Overall, the near-term outlook remains challenging for the company due to the high-interest rate environment and unaffordability constraints among buyers, which along with further price decreases should continue to put pressure on the company’s topline growth in 2024. However, the longer term continues to be favorable for the company due to tailwinds associated with demographic trends and the company’s ability to capitalize on that in the coming years.
Valuation
I last wrote a neutral article on BCC in May’24 and since then, the stock has been down approximately 2%, while the S&P500 grew over 6.4% during this time. Currently, the company’s stock is trading at a Non-GAAP forward P/E ratio of 13.95, based on FY24 EPS estimates of $9.60, which represent a year on year decline of about 20% as we can see in the chart below. In comparison with its sector median average P/E, the stock appears to be priced at a significant discount.

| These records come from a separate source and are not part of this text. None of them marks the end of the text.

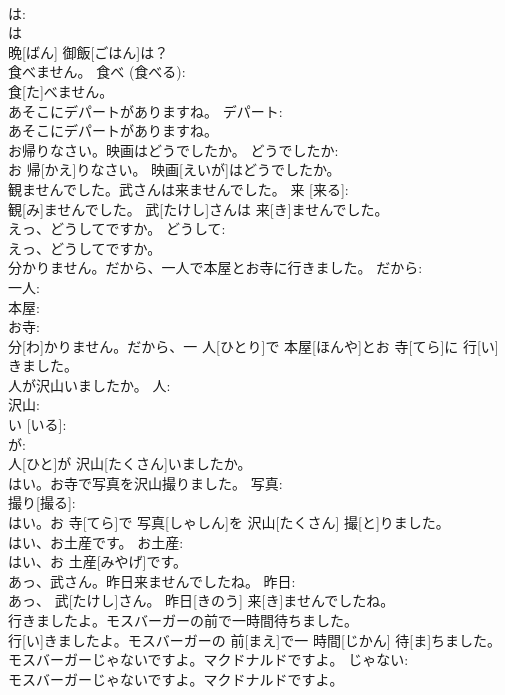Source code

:\documentclass[8pt]{extreport}
\begin{document}
\begin{CJK}{UTF8}{min}
\\	は: 
\\	は 
\\	晩[ばん] 御飯[ごはん]は？		
\\	食べません。	食べ (食べる): 
\\	食[た]べません。		
\\	あそこにデパートがありますね。	デパート: 
\\	あそこにデパートがありますね。		
\\	お帰りなさい。映画はどうでしたか。	どうでしたか: 
\\	お 帰[かえ]りなさい。 映画[えいが]はどうでしたか。		
\\	観ませんでした。武さんは来ませんでした。	来 [来る]: 
\\	観[み]ませんでした。 武[たけし]さんは 来[き]ませんでした。		
\\	えっ、どうしてですか。	どうして: 
\\	えっ、どうしてですか。		
\\	分かりません。だから、一人で本屋とお寺に行きました。	だから: 
\\	一人: 
\\	本屋: 
\\	お寺: 
\\	分[わ]かりません。だから、一 人[ひとり]で 本屋[ほんや]とお 寺[てら]に 行[い]きました。		
\\	人が沢山いましたか。	人: 
\\	沢山: 
\\	い [いる]: 
\\	が: 
\\	人[ひと]が 沢山[たくさん]いましたか。		
\\	はい。お寺で写真を沢山撮りました。	写真: 
\\	撮り[撮る]: 
\\	はい。お 寺[てら]で 写真[しゃしん]を 沢山[たくさん] 撮[と]りました。		
\\	はい、お土産です。	お土産: 
\\	はい、お 土産[みやげ]です。		
\\	あっ、武さん。昨日来ませんでしたね。	昨日: 
\\	あっ、 武[たけし]さん。 昨日[きのう] 来[き]ませんでしたね。		
\\	行きましたよ。モスバーガーの前で一時間待ちました。	
\\	行[い]きましたよ。モスバーガーの 前[まえ]で一 時間[じかん] 待[ま]ちました。	
\\	モスバーガーじゃないですよ。マクドナルドですよ。	じゃない: 
\\	モスバーガーじゃないですよ。マクドナルドですよ。		

\end{CJK}
\end{document}
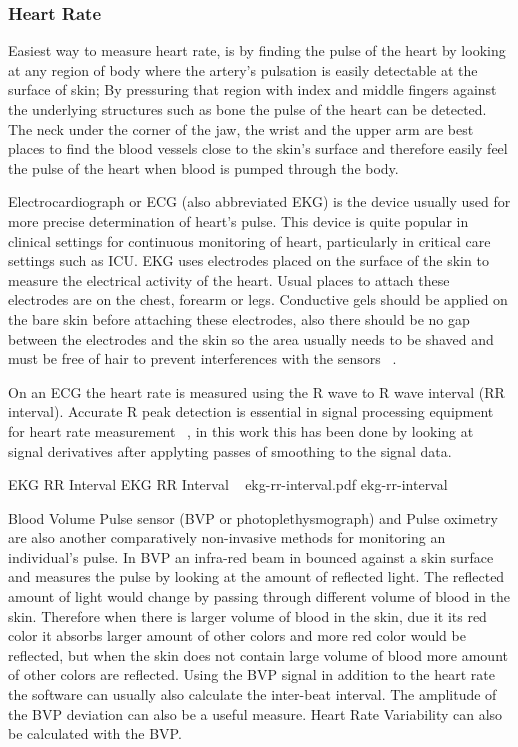 \subsubsection{Heart Rate}
Easiest way to measure heart rate, is by finding the pulse of the heart by looking at any region of body where the artery's pulsation is easily detectable at the surface of skin; By pressuring that region with index and middle fingers against the underlying structures such as bone the pulse of the heart can be detected. The neck under the corner of the jaw, the wrist and the upper arm are best places to find the blood vessels close to the skin's surface and therefore easily feel the pulse of the heart when blood is pumped through the body.

Electrocardiograph or ECG (also abbreviated EKG) is the device usually used for more precise determination of heart's pulse. This device is quite popular in clinical settings for continuous monitoring of heart, particularly in critical care settings such as ICU. EKG uses electrodes placed on the surface of the skin to measure the electrical activity of the heart. Usual places to attach these electrodes are on the chest, forearm or legs. Conductive gels should be applied on the bare skin before attaching these electrodes, also there should be no gap between the electrodes and the skin so the area usually needs to be shaved and must be free of hair to prevent interferences with the sensors ~\cite{stern2001psychophysiological}.

On an ECG the heart rate is measured using the R wave to R wave interval (RR interval). Accurate R peak detection is essential in signal processing equipment for heart rate measurement ~\cite{pise2011thinkquest}, in this work this has been done by looking at signal derivatives after applyting passes of smoothing to the signal data.

\img
{EKG RR Interval}
{EKG RR Interval ~\cite{wiki2014bvp}}
{ekg-rr-interval.pdf}
{ekg-rr-interval}

Blood Volume Pulse sensor (BVP or photoplethysmograph) and Pulse oximetry are also another comparatively non-invasive methods for monitoring an individual's pulse. In BVP an infra-red beam in bounced against a skin surface and measures the pulse by looking at the amount of reflected light. The reflected amount of light would change by passing through different volume of blood in the skin. Therefore when there is larger volume of blood in the skin, due it its red color it absorbs larger amount of other colors and more red color would be reflected, but when the skin does not contain large volume of blood more amount of other colors are reflected. Using the BVP signal in addition to the heart rate the software can usually also calculate the inter-beat interval. The amplitude of the BVP deviation can also be a useful measure. Heart Rate Variability can also be calculated with the BVP.

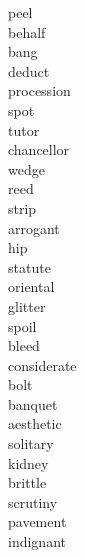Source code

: \documentclass[a4paper, 11pt]{ctexart}
\begin{document}
\begin{multicols*}{3}
\begin{description}
\item[peel]

\item[behalf]

\item[bang]

\item[deduct]

\item[procession]

\item[spot]

\item[tutor]

\item[chancellor]

\item[wedge]

\item[reed]

\item[strip]

\item[arrogant]

\item[hip]

\item[statute]

\item[oriental]

\item[glitter]

\item[spoil]

\item[bleed]

\item[considerate]

\item[bolt]

\item[banquet]

\item[aesthetic]

\item[solitary]

\item[kidney]

\item[brittle]

\item[scrutiny]

\item[pavement]

\item[indignant]


\end{description}
\end{multicols*}
\end{document}
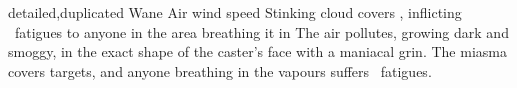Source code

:   {detailed,duplicated}%
  {Wane}%
  {Air}%
  {wind speed}%
  {Stinking cloud covers , inflicting ~\glspl{fatigue} to anyone in the area breathing it in}%
  {
    The air pollutes, growing dark and smoggy, in the exact shape of the caster's face with a maniacal grin.
    The miasma covers  targets, and anyone breathing in the vapours suffers ~\glspl{fatigue}.
  }


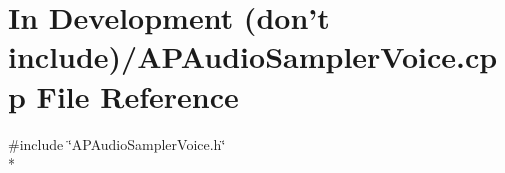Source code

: \hypertarget{_in_01_development_01_07don't_01include_08_2_a_p_audio_sampler_voice_8cpp}{\section{In Development (don't include)/\+A\+P\+Audio\+Sampler\+Voice.cpp File Reference}
\label{_in_01_development_01_07don't_01include_08_2_a_p_audio_sampler_voice_8cpp}
}
{\ttfamily \#include \char`\"{}A\+P\+Audio\+Sampler\+Voice.\+h\char`\"{}}\\*
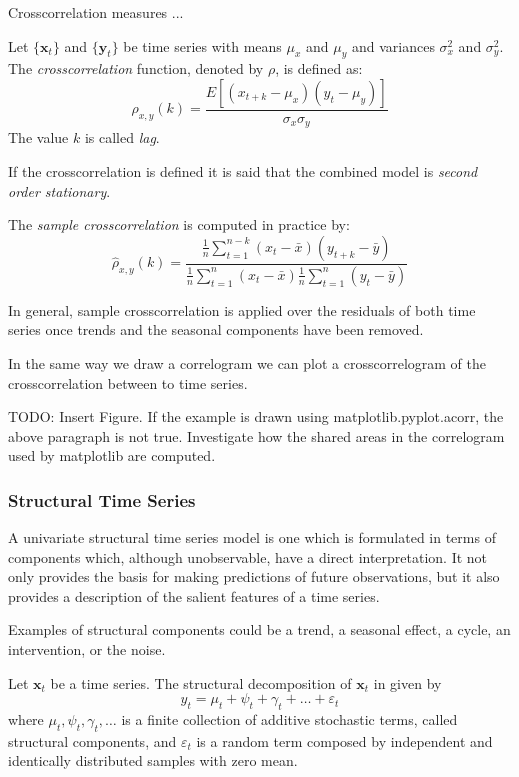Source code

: Crosscorrelation measures ...

\begin{definition}
Let $\{\mathbf{x}_t\}$ and $\{\mathbf{y}_t\}$ be time series with means $\mu_x$ and $\mu_y$ and variances $\sigma_x^2$ and $\sigma_y^2$. The \emph{crosscorrelation} function, denoted by $\rho$, is defined as:
\[
\rho_{x,y}(k) = \frac{E\left[\left(x_{t+k}-\mu_x\right)\left(y_t-\mu_y\right)\right]}{\sigma_x \sigma_y}
\]
The value $k$ is called \emph{lag}.
\end{definition}

If the crosscorrelation is defined it is said that the combined model is \emph{second order stationary}.

The \emph{sample crosscorrelation} is computed in practice by:
\[
\hat{\rho}_{x,y}(k) = \frac{ \frac{1}{n}\sum_{t=1}^{n-k}\left(x_{t}-\bar{x}\right)\left(y_{t+k}-\bar{y}\right) }{ \frac{1}{n}\sum_{t=1}^{n}\left(x_{t}-\bar{x}\right) \frac{1}{n}\sum_{t=1}^{n}\left(y_{t}-\bar{y}\right) }
\]

In general, sample crosscorrelation is applied over the residuals of both time series once trends and the seasonal components have been removed.

In the same way we draw a correlogram we can plot a crosscorrelogram of the crosscorrelation between to time series.

\begin{example}
{\color {red} TODO: Insert Figure. If the example is drawn using matplotlib.pyplot.acorr, the above paragraph is not true. Investigate how the shared areas in the correlogram used by matplotlib are computed.}
\end{example}


\subsubsection{Structural Time Series}

{\color{red} A univariate structural time series model is one which is formulated in terms of components which, although unobservable, have a direct interpretation. It not only provides the basis for making predictions of future observations, but it also provides a description of the salient features of a time series.}

Examples of structural components could be a trend, a seasonal effect, a cycle, an intervention, or the noise.

\begin{definition}
Let $\mathbf{x}_t$ be a time series. The structural decomposition of $\mathbf{x}_t$ in given by
\[
y_t = \mu_t + \psi_t + \gamma_t + \ldots + \varepsilon_t
\]
where $\mu_t, \psi_t, \gamma_t, \ldots$ is a finite collection of additive stochastic terms, called structural components, and $\varepsilon_t$ is a random term composed by independent and identically distributed samples with zero mean. 
\end{definition}

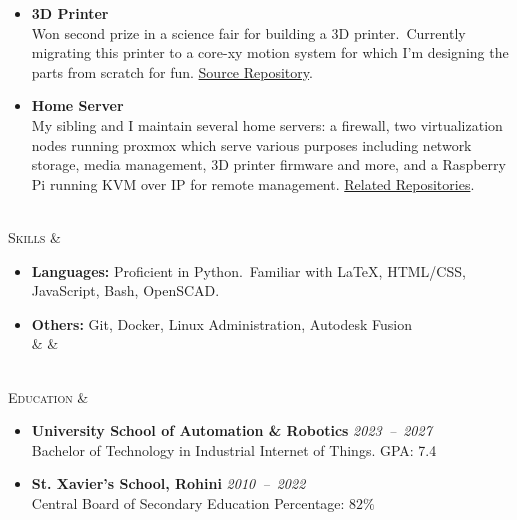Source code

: \documentclass[11pt]{article}
\begin{document}
\begin{tblr}
\begin{itemize}[topsep=0pt,leftmargin=15pt]
            \item \textbf{3D Printer}\\
            Won second prize in a science fair for building a 3D printer.\ Currently migrating this printer to a core-xy
            motion system for which I'm designing the parts from scratch for fun.
            \href{https://github.com/xserv-labs/cad}{\color{blue}Source Repository}.

            \item \textbf{Home Server}\\
            My sibling and I maintain several home servers: a firewall, two virtualization nodes running proxmox which
            serve various purposes including network storage, media management, 3D printer firmware and more, and a
            Raspberry Pi running KVM over IP for remote management.
            \href{https://github.com/xserv-labs}{\color{blue}Related Repositories}.\
        \end{itemize}
        \\
        \textsc{\Large Skills} &
        \vspace*{-1.5\topsep}
        \begin{itemize}[topsep=0pt,leftmargin=15pt]
            \item \textbf{Languages:} Proficient in Python.\ Familiar with \LaTeX, HTML/CSS, JavaScript, Bash, OpenSCAD.
            \item \textbf{Others:} Git, Docker, Linux Administration, Autodesk Fusion \\ & &
        \end{itemize}
        \\
        \textsc{\Large Education} &
        \vspace*{-1.5\topsep}
        \begin{itemize}[topsep=0pt,leftmargin=15pt]
            \item \textbf{University School of Automation \& Robotics} \hfill \textit{2023~--~2027} \\
            Bachelor of Technology in Industrial Internet of Things. \hfill GPA: 7.4
            \item \textbf{St. Xavier's School, Rohini} \hfill \textit{2010~--~2022} \\
            Central Board of Secondary Education \hfill Percentage: $82\%$
        \end{itemize}
    \end{tblr}
\end{document}
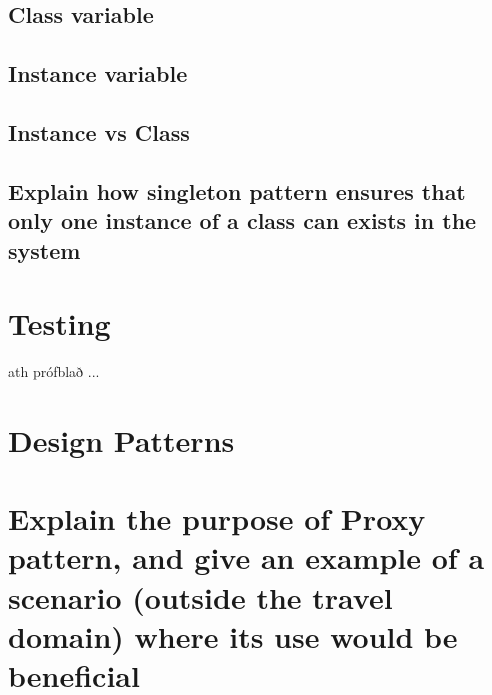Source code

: \documentclass[]{article}
\begin{document}
\subsection{Class variable}
\subsection{Instance variable}
\subsection{Instance vs Class}
\subsection{Explain how singleton pattern ensures that only one instance of a class can exists in the system}

\section{Testing}
ath prófblað ...

\section{Design Patterns}
\section{Explain the purpose of Proxy pattern, and give an example of a scenario (outside the travel domain) where its use would be beneficial}
\end{document}
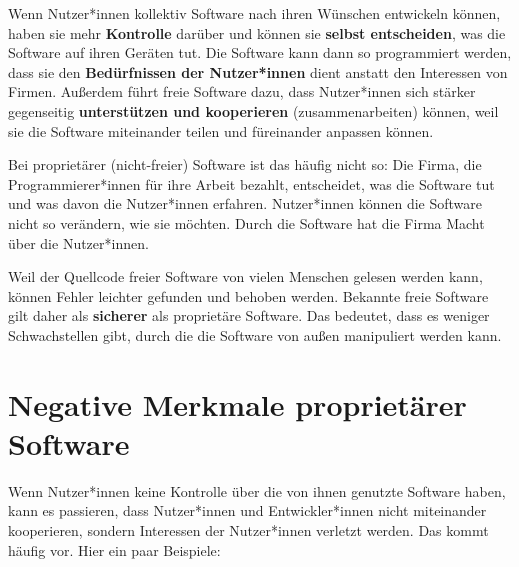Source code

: \documentclass[a5paper,12pt]{scrartcl}
\begin{document}
Wenn Nutzer*innen kollektiv Software nach ihren Wünschen entwickeln
können, haben sie mehr \textbf{Kontrolle} darüber und können sie
\textbf{selbst entscheiden}, was die Software auf ihren Geräten
tut. Die Software kann dann so programmiert werden, dass sie den
\textbf{Bedürfnissen der Nutzer*innen} dient anstatt den Interessen
von Firmen. Außerdem führt freie Software dazu, dass Nutzer*innen sich
stärker gegenseitig \textbf{unterstützen und kooperieren}
(zusammenarbeiten) können, weil sie die Software miteinander teilen
und füreinander anpassen können.

Bei proprietärer (nicht-freier) Software ist das häufig nicht so: Die
Firma, die Programmierer*innen für ihre Arbeit bezahlt, entscheidet,
was die Software tut und was davon die Nutzer*innen
erfahren. Nutzer*innen können die Software nicht so verändern, wie sie
möchten. Durch die Software hat die Firma Macht über die
Nutzer*innen.

Weil der Quellcode freier Software von vielen Menschen gelesen werden
kann, können Fehler leichter gefunden und behoben werden. Bekannte
freie Software gilt daher als \textbf{sicherer} als proprietäre
Software. Das bedeutet, dass es weniger Schwachstellen gibt, durch die
die Software von außen manipuliert werden kann.


\section{Negative Merkmale proprietärer Software}

Wenn Nutzer*innen keine Kontrolle über die von ihnen genutzte Software
haben, kann es passieren, dass Nutzer*innen und Entwickler*innen nicht
miteinander kooperieren, sondern Interessen der Nutzer*innen verletzt
werden. Das kommt häufig vor. Hier ein paar Beispiele:
\end{document}
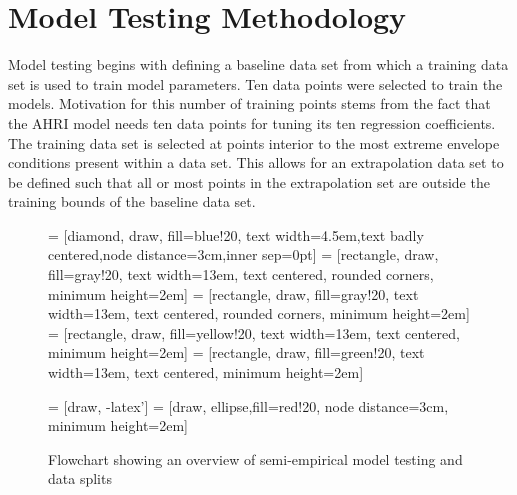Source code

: \documentclass[preprint,11pt,authoryear]{elsarticle}
\begin{document}
\section{Model Testing Methodology}
\label{sec:methodology}
Model testing begins with defining a baseline data set from which a training data set is used to train model parameters. Ten data points were selected to train the models. Motivation for this number of training points stems from the fact that the AHRI model needs ten data points for tuning its ten regression coefficients. The training data set is selected at points interior to the most extreme envelope conditions present within a data set. This allows for an extrapolation data set to be defined such that all or most points in the extrapolation set are outside the training bounds of the baseline data set. 

\begin{figure}[h] %
\label{fig:methodology}
\caption{Flowchart showing an overview of semi-empirical model testing and data splits}
 = [diamond, draw, fill=blue!20, text width=4.5em,text badly 								centered,node distance=3cm,inner sep=0pt]
 = [rectangle, draw, fill=gray!20, text width=13em, text centered, 						rounded corners, minimum height=2em] 
 = [rectangle, draw, fill=gray!20, 
    text width=13em, text centered, rounded corners, minimum height=2em]  
 = [rectangle, draw, fill=yellow!20, 
    text width=13em, text centered, minimum height=2em]
 = [rectangle, draw, fill=green!20, 
    text width=13em, text centered, minimum height=2em]
    
 = [draw, -latex']
 = [draw, ellipse,fill=red!20, node distance=3cm,
    minimum height=2em]
\begin{center}    
\end{center}
\end{figure}
\end{document}
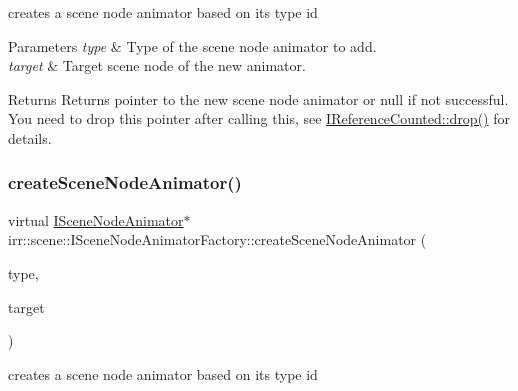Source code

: creates a scene node animator based on its type id 


\begin{DoxyParams}{Parameters}
{\em type} & Type of the scene node animator to add. \\
\hline
{\em target} & Target scene node of the new animator. \\
\hline
\end{DoxyParams}
\begin{DoxyReturn}{Returns}
Returns pointer to the new scene node animator or null if not successful. You need to drop this pointer after calling this, see \hyperlink{classirr_1_1IReferenceCounted_a03856a09355b89d178090c4a5f738543}{I\+Reference\+Counted\+::drop()} for details. 
\end{DoxyReturn}
\mbox{\label{classirr_1_1scene_1_1ISceneNodeAnimatorFactory_a509845a16fa1fdd7241bb10416327eb2}} 
\subsubsection{\texorpdfstring{create\+Scene\+Node\+Animator()}{createSceneNodeAnimator()}\hspace{0.1cm}{\footnotesize\ttfamily [2/4]}}
{\footnotesize\ttfamily virtual \hyperlink{classirr_1_1scene_1_1ISceneNodeAnimator}{I\+Scene\+Node\+Animator}$\ast$ irr\+::scene\+::\+I\+Scene\+Node\+Animator\+Factory\+::create\+Scene\+Node\+Animator (\begin{DoxyParamCaption}\item[{\hyperlink{namespaceirr_1_1scene_a327a1e43872705cf8f3f3342fb307d19}{E\+S\+C\+E\+N\+E\+\_\+\+N\+O\+D\+E\+\_\+\+A\+N\+I\+M\+A\+T\+O\+R\+\_\+\+T\+Y\+PE}}]{type,  }\item[{\hyperlink{classirr_1_1scene_1_1ISceneNode}{I\+Scene\+Node} $\ast$}]{target }\end{DoxyParamCaption})\hspace{0.3cm}{\ttfamily [pure virtual]}}



creates a scene node animator based on its type id 


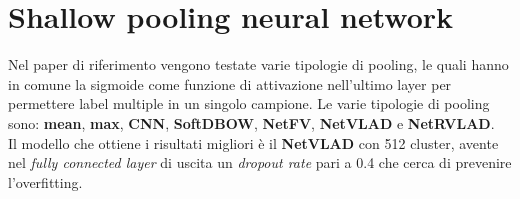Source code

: \section{Shallow pooling neural network}
Nel paper di riferimento vengono testate varie tipologie di pooling, le quali hanno in comune la sigmoide come funzione di attivazione nell'ultimo layer per permettere label multiple in un singolo campione.
Le varie tipologie di pooling sono: \textbf{mean}, \textbf{max}, \textbf{CNN}, \textbf{SoftDBOW}, \textbf{NetFV}, \textbf{NetVLAD} e \textbf{NetRVLAD}.
\\Il modello che ottiene i risultati migliori è il \textbf{NetVLAD} con 512 cluster, avente nel \textit{fully connected layer} di uscita un  \textit{dropout rate} pari a 0.4 che cerca di prevenire l'overfitting.

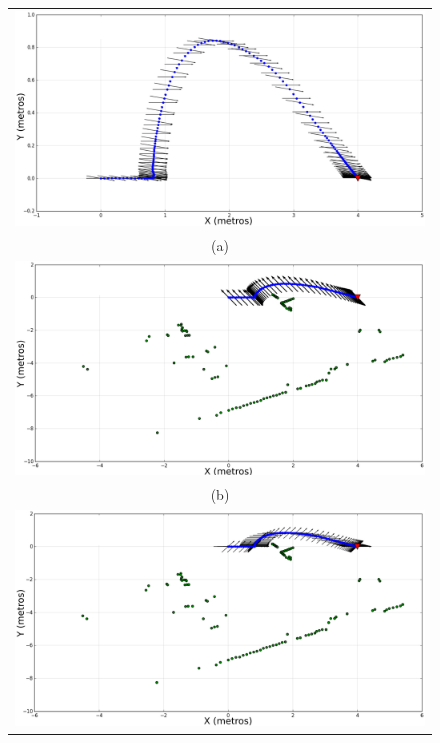 \begin{figure}
  \centering
    \begin{tabular}{c}
      \multicolumn{1}{c}{\includegraphics[width=.80\textwidth]{images/fattr_lidar_s.eps}}\\
      \multicolumn{1}{c}{(a)}\\
      \multicolumn{1}{c}{\includegraphics[width=.80\textwidth]{images/frep_lidar_s.eps}}\\
      \multicolumn{1}{c}{(b)}\\
      \multicolumn{1}{c}{\includegraphics[width=.80\textwidth]{images/fnav_lidar_s.eps}}\\

\end{tabular}
\end{figure}
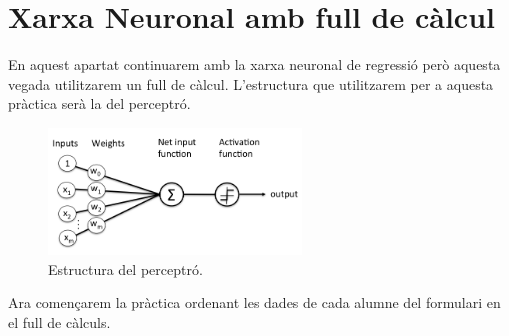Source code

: %
%
%
%

\section{Xarxa Neuronal amb full de càlcul}\label{sec:11}
En aquest apartat continuarem amb la xarxa neuronal de regressió però aquesta vegada utilitzarem un full de càlcul.
L'estructura que utilitzarem per a aquesta pràctica serà la del perceptró.

\begin{figure}[h!]
    \centering
    \includegraphics[width=0.6\textwidth]{./figures/perceptro.png}
    \caption{Estructura del perceptró.~\cite{Img_perceptro}}
\end{figure}

Ara començarem la pràctica ordenant les dades de cada alumne del formulari en el full de càlculs.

While the stock looks attractively priced but is still expensive considering poor growth prospects in the near term. I expect, the company’s topline growth to continue to struggle moving forward due to an unfavorable demand environment followed by elevated mortgage rates and reduced builder confidence. This should lead to lower volume in the quarters ahead, which along with the impact of reduced prices should lead to margin contraction in the coming quarter. This should result in the bottom line contraction, which should deteriorate the company’s stock valuation in the quarters.
Conclusion
As discussed above, the company’s stock is currently trading at a decent discount versus its peers. In my view, the headwinds should continue as the company enters the second half of the year due to the weak demand environment across the business due to the high mortgage rate. Price also remains weak, and as the company is expected to implement further price decreases, the company’s margin should also remain under pressure going ahead. While the company’s stock is valued attractively, poor growth prospects in the near term suggest avoiding this stock despite its promising long-term. hence, I am staying with the HOLD rating on BCC’s stock.